[Document images with source code]
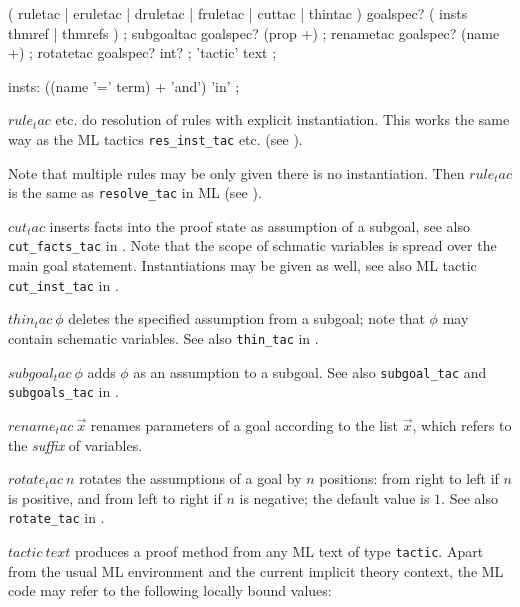


\begin{rail}
  ( ruletac | eruletac | druletac | fruletac | cuttac | thintac ) goalspec?
  ( insts thmref | thmrefs )
  ;
  subgoaltac goalspec? (prop +)
  ;
  renametac goalspec? (name +)
  ;
  rotatetac goalspec? int?
  ;
  'tactic' text
  ;

  insts: ((name '=' term) + 'and') 'in'
  ;
\end{rail}

\begin{descr}
\item [$rule_tac$ etc.] do resolution of rules with explicit instantiation.
  This works the same way as the ML tactics \texttt{res_inst_tac} etc. (see
  \cite[\S3]{isabelle-ref}).

  Note that multiple rules may be only given there is no instantiation.  Then
  $rule_tac$ is the same as \texttt{resolve_tac} in ML (see
  \cite[\S3]{isabelle-ref}).
\item [$cut_tac$] inserts facts into the proof state as assumption of a
  subgoal, see also \texttt{cut_facts_tac} in \cite[\S3]{isabelle-ref}.  Note
  that the scope of schmatic variables is spread over the main goal statement.
  Instantiations may be given as well, see also ML tactic
  \texttt{cut_inst_tac} in \cite[\S3]{isabelle-ref}.
\item [$thin_tac~\phi$] deletes the specified assumption from a subgoal; note
  that $\phi$ may contain schematic variables.  See also \texttt{thin_tac} in
  \cite[\S3]{isabelle-ref}.
\item [$subgoal_tac~\phi$] adds $\phi$ as an assumption to a subgoal.  See
  also \texttt{subgoal_tac} and \texttt{subgoals_tac} in
  \cite[\S3]{isabelle-ref}.
\item [$rename_tac~\vec x$] renames parameters of a goal according to the list
  $\vec x$, which refers to the \emph{suffix} of variables.
\item [$rotate_tac~n$] rotates the assumptions of a goal by $n$ positions:
  from right to left if $n$ is positive, and from left to right if $n$ is
  negative; the default value is $1$.  See also \texttt{rotate_tac} in
  \cite[\S3]{isabelle-ref}.
\item [$tactic~text$] produces a proof method from any ML text of type
  \texttt{tactic}.  Apart from the usual ML environment and the current
  implicit theory context, the ML code may refer to the following locally
  bound values:


\end{descr}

* **WHAT YOU NEED TO DO**: The answer is the lines above between the line holding "subgoaltac goalspec? (prop +)" and the line holding "Instantiations may be", inclusive, each written out exactly, and no others.

* **ANSWER BOX**:
  subgoaltac goalspec? (prop +)
  ;
  renametac goalspec? (name +)
  ;
  rotatetac goalspec? int?
  ;
  'tactic' text
  ;

  insts: ((name '=' term) + 'and') 'in'
  ;
\end{rail}

\begin{descr}
\item [$rule_tac$ etc.] do resolution of rules with explicit instantiation.
  This works the same way as the ML tactics \texttt{res_inst_tac} etc. (see
  \cite[\S3]{isabelle-ref}).

  Note that multiple rules may be only given there is no instantiation.  Then
  $rule_tac$ is the same as \texttt{resolve_tac} in ML (see
  \cite[\S3]{isabelle-ref}).
\item [$cut_tac$] inserts facts into the proof state as assumption of a
  subgoal, see also \texttt{cut_facts_tac} in \cite[\S3]{isabelle-ref}.  Note
  that the scope of schmatic variables is spread over the main goal statement.
  Instantiations may be given as well, see also ML tactic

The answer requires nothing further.